A sprained joint is defined as a ligament that has been stretched way beyond its limits and becomes torn up. Having a sprained joint is definitely something that can cause a serious disruption in your life. It can have a serious impact on your mobility, as it's often hard to put weight on the sprained area. You can take measures to mitigate the pain, but you also need to take measures to help it heal.
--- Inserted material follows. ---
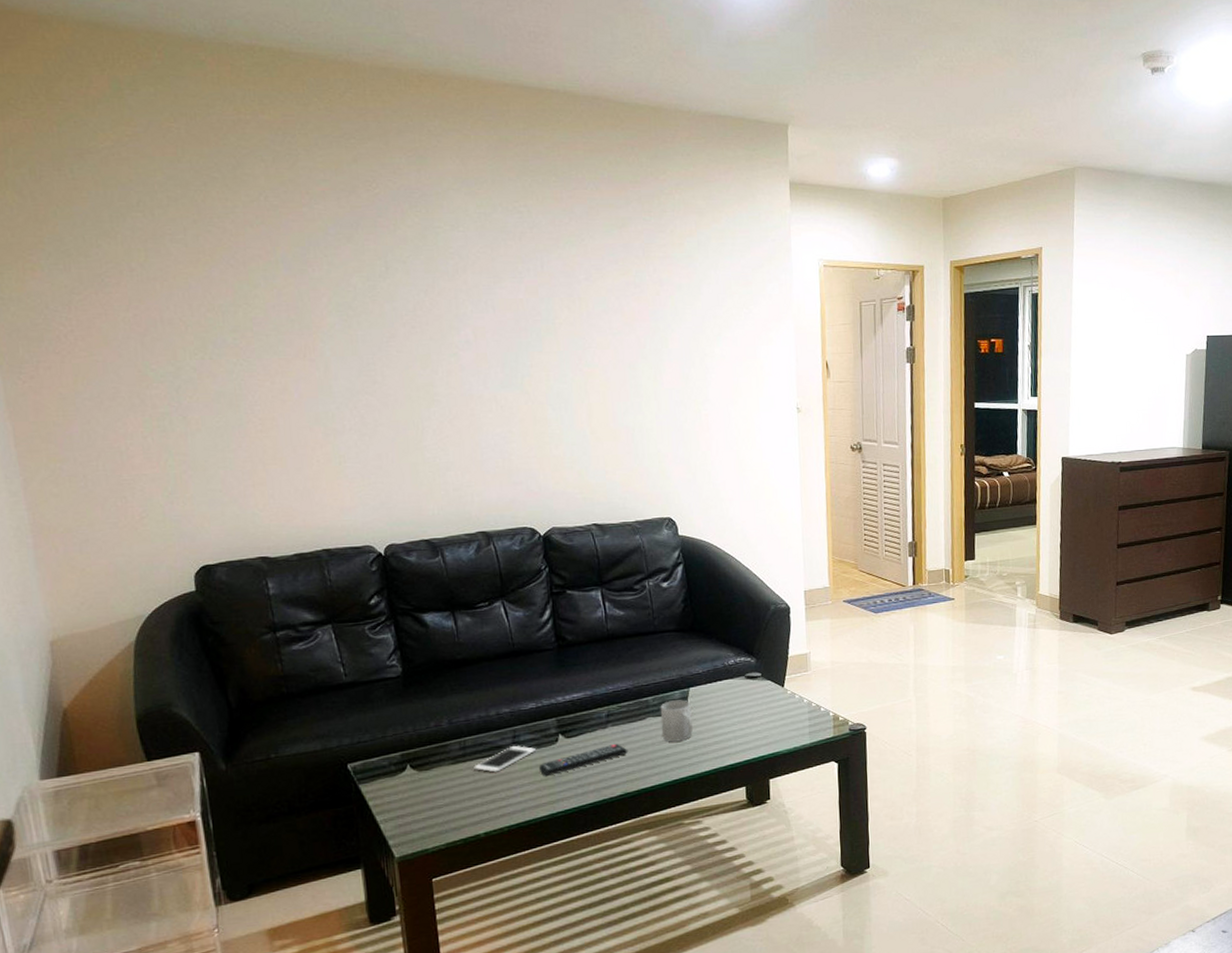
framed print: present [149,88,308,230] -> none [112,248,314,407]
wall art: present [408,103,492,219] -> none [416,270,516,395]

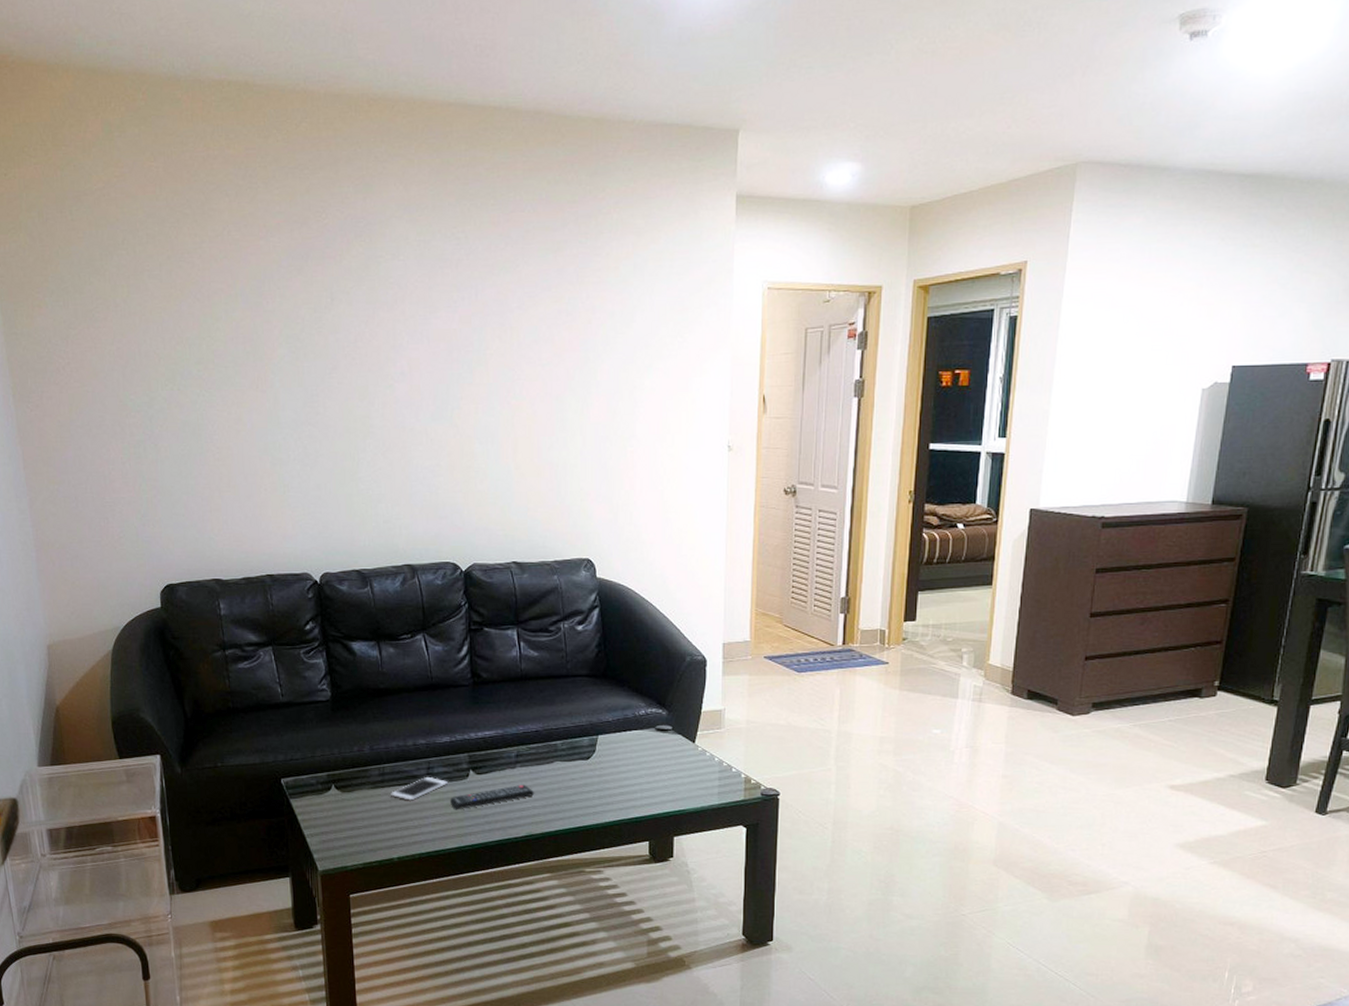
mug: present [660,700,694,742] -> none [568,746,600,789]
Control Pain and Inflammation

It's a tremendous understatement to say that controlling pain and inflammation in your sprained ankle is an important step to getting your life back. A couple of things you should do include keeping the affected area elevated, immobilizing the area with a brace, applying ice packs to the affected area, using compression bandages, and considering painkillers if the sprain is fairly severe. Of course, once you get over the worst parts of the initial injury, you can start doing rehabilitation exercises to help the sprain disappear entirely. If you have a mild sprain, you'll usually be able to put weight on the affected area after about one week. A severe strain will often entail several steps and could include a couple of months of treatment.

RICE

If you haven’t heard of the RICE method of injury treatment, then it's something you should seriously look into if you have a sprained ankle. Injuries such as ankle sprains can be treated with the RICE method. RICE stands for rest, ice, compression, and elevation. Of course, the first method is to rest. If you're having severe pain, that's the body’s signal to stop what you're doing. Ideally, you should rest for two days, as this will help to avoid making the injuries worse and also prevent bruising. Ice is the next step, and you should apply ice as often as possible the first two days to prevent further swelling. Compression is also another means to prevent swelling, and elevation will help to eliminate throbbing and significantly reduce any internal bleeding.

Physiotherapy

This treatment method isn't something you can do right away; however, it will aid in your recovery. If you have a torn or partially torn ligament, it will do you some good to do strengthening and mobilization exercises. This type of physiotherapy has often been shown to help patients get on their feet much faster than others. There's no question that having a sprain can be a difficult proposition. However, following these treatment plans and simply taking it one day at a time will help you to overcome this injury. Impatience can slow recovery or even make your condition worse; going slow and listening to your body will get you back on track in no time.